A verifier wants to ensure, with only little exchange of data with other systems, that a large block of data $M$ that the verifier holds is also available to some other system(s). It is not an objective to keep $M$ secret or ensure that the other systems hold $M$ in some specified form (it is fine that $M$ is stored compressed or distributed in the other systems).

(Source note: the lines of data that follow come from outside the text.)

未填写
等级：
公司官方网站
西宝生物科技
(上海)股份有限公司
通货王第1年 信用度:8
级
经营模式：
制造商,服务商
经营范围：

This seems ideal grounds for a protocol as follows, based on my limited understanding of Carter-Wegman hashes:
- verifier chooses a random primitive polynomial $P$ of degree $k$ with binary coefficients, and publishes/broadcasts it as a message of $k-1$ bits (the coefficients of degree $k$ and $0$ are known to be $1$ and need not be sent, and we might compact this a little further by broadcasting the seed for some CSPRNG used to generate $P$);
- verifier computes the remainder of the polynomial $M$ (with the bits of $M$ defining the binary coefficients of the polynomial) by polynomial $P$ (in other words, the verifier computes a CRC of message $M$ per polynomial $P$);
- verifier receives a message and is content if it is of $k$ bits that match the remainder that is computed. Of course, that message was computed by the other system(s) proving they collectively hold $M$.
Questions:
- Does this protocol meet the stated objective? Can we prove it under some appropriate definition of security, with quantitative bound as a function of $k$, and the number $n$ of iterations made for the same $M$ (and perhaps of the size of the broadcast message if that can be made much lower than $k$, and of the size, $m$ of $M$ if that matters)?

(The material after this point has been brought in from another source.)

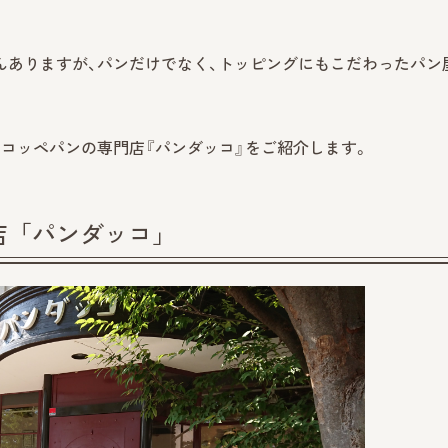
んありますが、パンだけでなく、トッピングにもこだわったパン
コッペパンの専門店『パンダッコ』をご紹介します。
店「パンダッコ」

- What if we replace the condition that polynomial $P$ is primitive by some weaker condition?
- What speed (in bit/second) is possible on an actual CPU, like a modern x86-64 or ARM CPU, with comparison to other means (perhaps, HMAC-MD5 or CBC-MAC-AES with the challenge as key)?
Late update: it appears the scheme is Rabin fingerprinting, or closely related to that (a difference is that in Rabin fingerprinting, the polynomial is chosen irreducible, not necessarily primitive; and that Rabin fingerprints use proper padding, which I forgot: my technique fails to prove that the number of initial 0 bits is known by the provers).